School of Technology and Computer Science Seminars

New Algorithmic Guarantees for Searching in Large Datasets

by Samuel McCauley (Bar-Ilan University, Israel)

Monday, May 20, 2019 from to (Asia/Kolkata)
at A-201 (STCS Seminar Room)
Description
Abstract: Many recent advancements in computation have come from harnessing the power of very large sets of data.  This leads to an algorithmic question: how can we store a large dataset so that we can quickly query it later on?  The speed of these queries is a performance bottleneck for many modern big data applications.

One approach to speed up these searches is to adapt to structure in the datasets.  This achieves the best of both worlds: the worst-case guarantees of classical algorithms, on top of the heuristic performance possible for many datasets seen in practice.  My research focuses on algorithms with asymptotic performance bounds that improve on their classic counterparts by taking advantage of structure.

In my talk I will discuss two fundamental search problems.  The first, membership search, queries if a given item is a member of the dataset. I will talk about a new result that speeds up these queries adaptively: the data structure changes its structure after each query, greatly improving the performance on future queries while still retaining optimal worst-case bounds.
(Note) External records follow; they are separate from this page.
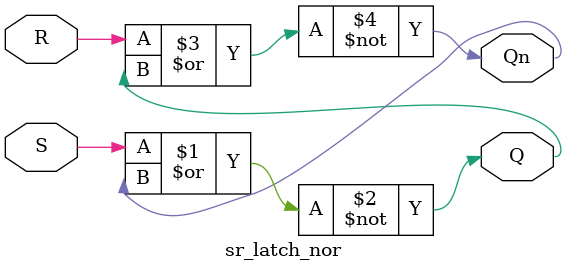
<source format=v>
`timescale 1ns / 1ps


module sr_latch_nor(
    input S,
    input R,
    output Q,
    output Qn
    );
    
assign #1 Q = ~(S | Qn);
assign #1 Qn = ~(R | Q);

endmodule

</source>
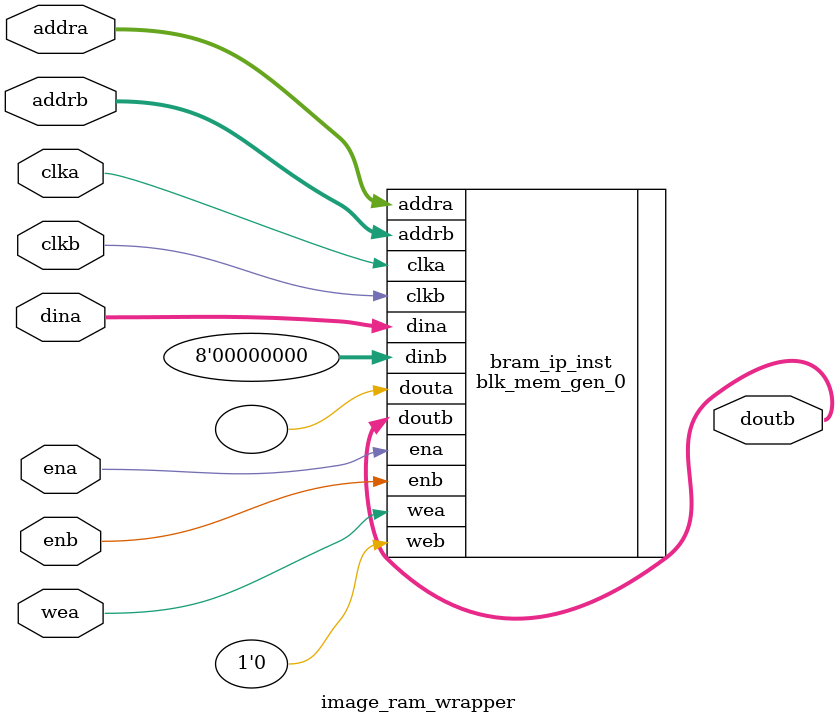
<source format=v>
`timescale 1ns / 1ps


module image_ram_wrapper #(
    parameter DATA_WIDTH = 8,
    parameter ADDR_WIDTH = 11,
    // 不同模式下的特定特徵圖尺寸
    parameter FEATURE_MAP1_SIZE   = 32,
    parameter FEATURE_MAP2_SIZE   = 28,
    parameter FEATURE_MAP3_SIZE   = 14,
    parameter FEATURE_MAP4_SIZE   = 10,
    parameter FEATURE_MAP5_SIZE   = 5,
    parameter WAVEFRONT_DELAY = 4
)(
    // Port A (Read/Write Port)
    input wire                           clka,
    input wire                           ena,
    input wire                           wea, // wea[0:0] 實際上是 1-bit
    input wire      [ADDR_WIDTH-1:0]     addra,
    input wire      [DATA_WIDTH-1:0]     dina,

    // Port B (Read-Only Port)
    input wire                           clkb,
    input wire                           enb,
    input wire      [ADDR_WIDTH-1:0]     addrb,
    output wire     [DATA_WIDTH-1:0]     doutb
);

    // 在這裡例化 (instantiate) 您在 Vivado 中產生的 BRAM IP 核
    // *** 請將 "blk_mem_gen_0" 替換成您自己的 IP 實例名稱 ***
    blk_mem_gen_0 bram_ip_inst (
        .clka(clka),
        .ena(ena),
        .wea(wea), 
        .addra(addra),
        .dina(dina),
        .douta(), 
        
        .clkb(clkb),
        .enb(enb),
        .addrb(addrb),
        .doutb(doutb),
        .dinb(8'b0), 
        .web(1'b0) 
    );

endmodule

</source>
I will also talk about similarity search under edit distance, in which we want to find the most similar item in the dataset.  Edit distance is a notion of similarity for texts, so these queries have applications in areas such as text processing and bioinformatics.  I will talk about a search algorithm that uses an approximate notion of similarity for edit distance.  This provides a smooth performance curve: easy datasets containing a wide variety of texts can be searched extremely quickly, whereas worst-case datasets with densely clustered texts require more expensive searches.